Rule #4 for accident investigators: make a fault tree. This helps the accident investigator build up knowledge about the system and makes sure that all possible causes are investigated. Fault trees typically are of less use than the outside world may think. The most important result from building the fault tree is that it makes the accident investigators aware of all the items that need to be examined.
Rule #5 for accident investigators: ask ‘why’ seven times. It is much too easy to come to a first level conclusion and leave the investigation. That is guaranteed to result in future accidents.
I have no idea why the train crash occurred, but let’s take an imaginary trip through the kind of questions that an accident investigator should ask later in the investigation when a proximate cause is identified. Here is that strictly hypothetical example: Q1: Why did the train not stop? A1: The brakes failed to apply when commanded by the operator. Q2: Why did the brakes fail? A2: part X in the braking system failed. Q3: Why did part X in the braking system fail? A3 It was installed improperly at the last maintenance period. Q4: Why was part X installed improperly? A4: The maintenance installation procedure was incorrect. Q5: Why was the maintenance procedure incorrect? A5: The procedure was not updated when a new part manufacturer was selected to build part X. Q6: Why was the procedure not updated? A6: The process for updating maintenance procedures did not allow for a change in part manufacturer. Q7: Why did the process not allow for a new manufacturer: A7: It was not foreseen that a new part manufacturer would make a part that needed new installation procedures. Following this hypothetical case – and just note that I know nothing about the train crash, I am just making this up as a teaching tool – an accident investigator would find that the proximate cause of the accident was a braking failure, but the root cause was an inadequate process to account for new part manufacturers and the corrective action is to update the maintenance procedure change process to ensure that when a new part is introduced, the maintenance procedures are updated properly.

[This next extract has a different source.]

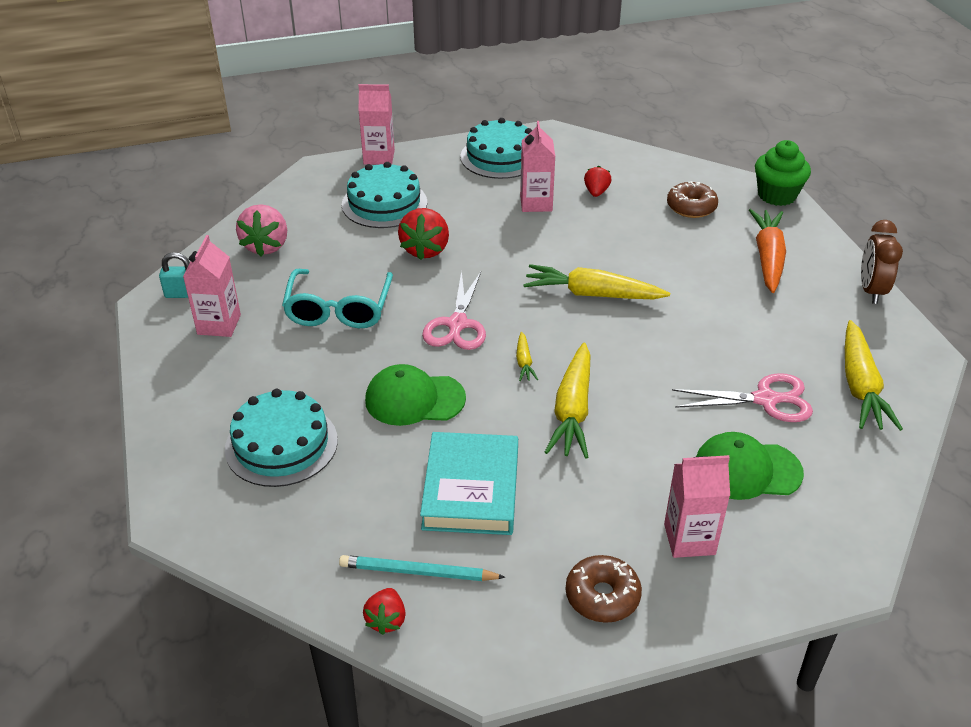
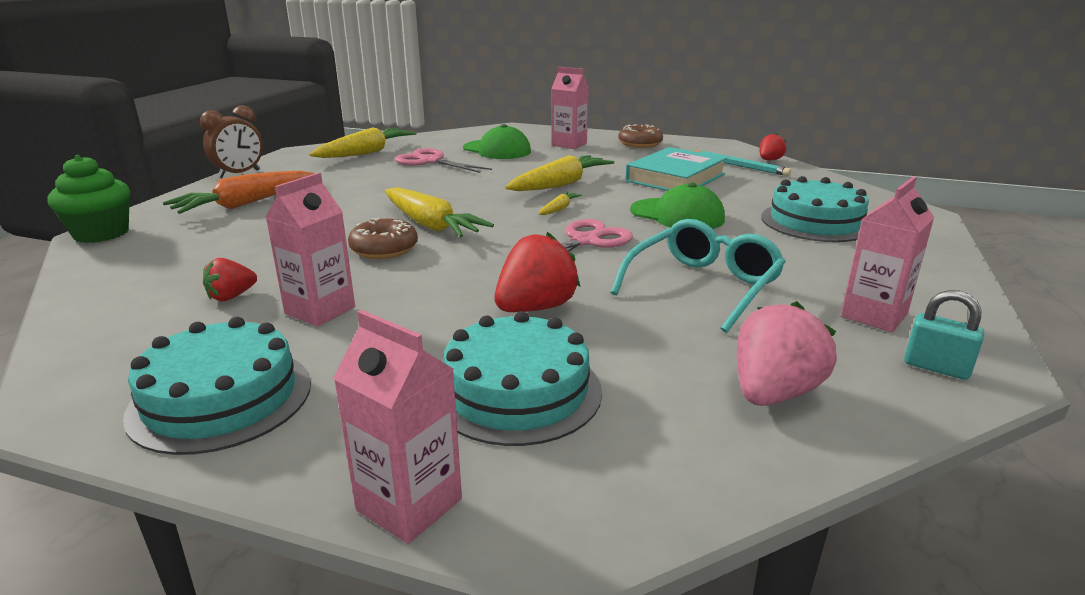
camera: 145 degrees left, 15 degrees down
(691, 207) = (191, 250): brown donut -> brown donut (384, 249)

It is easy to see that if one quit with the part failure, a band aid fix would probably ensure that that particular part never failed again, but other failures could occur. Similarly if at step 3, the investigation were to blame the maintenance person who installed the part, not only would an injustice occur, but the way for other failures in the system would be left open. It is important to get to root cause – which is almost always a process problem – and address that as well as the more simple corrective action for proximate cause.
All of this takes time and discipline. Months may pass before the real cause of the accident can be established. That is true for rocket ships and airplanes and I’m sure it’s true for trains.
Don’t expect the media to get this right, or even care about it when the final report comes out. Short attention span there. The important thing is that the source of future accidents has been cut off.
Rule #6 for accident investigators: there will always be conflicting and confusing information. It is very rare in these failures of complex systems to come to a one and final guaranteed 100% conclusion. There are always counter indications and other possibilities. A good accident report will always give the most likely cause and list other causes which are less likely but cannot be completely ruled out. Absolute certainty is not something that engineers or accident investigators deal in.
So be patient and let the investigators do their job.
Oh, and follow Gibbs rule #13. Look it up.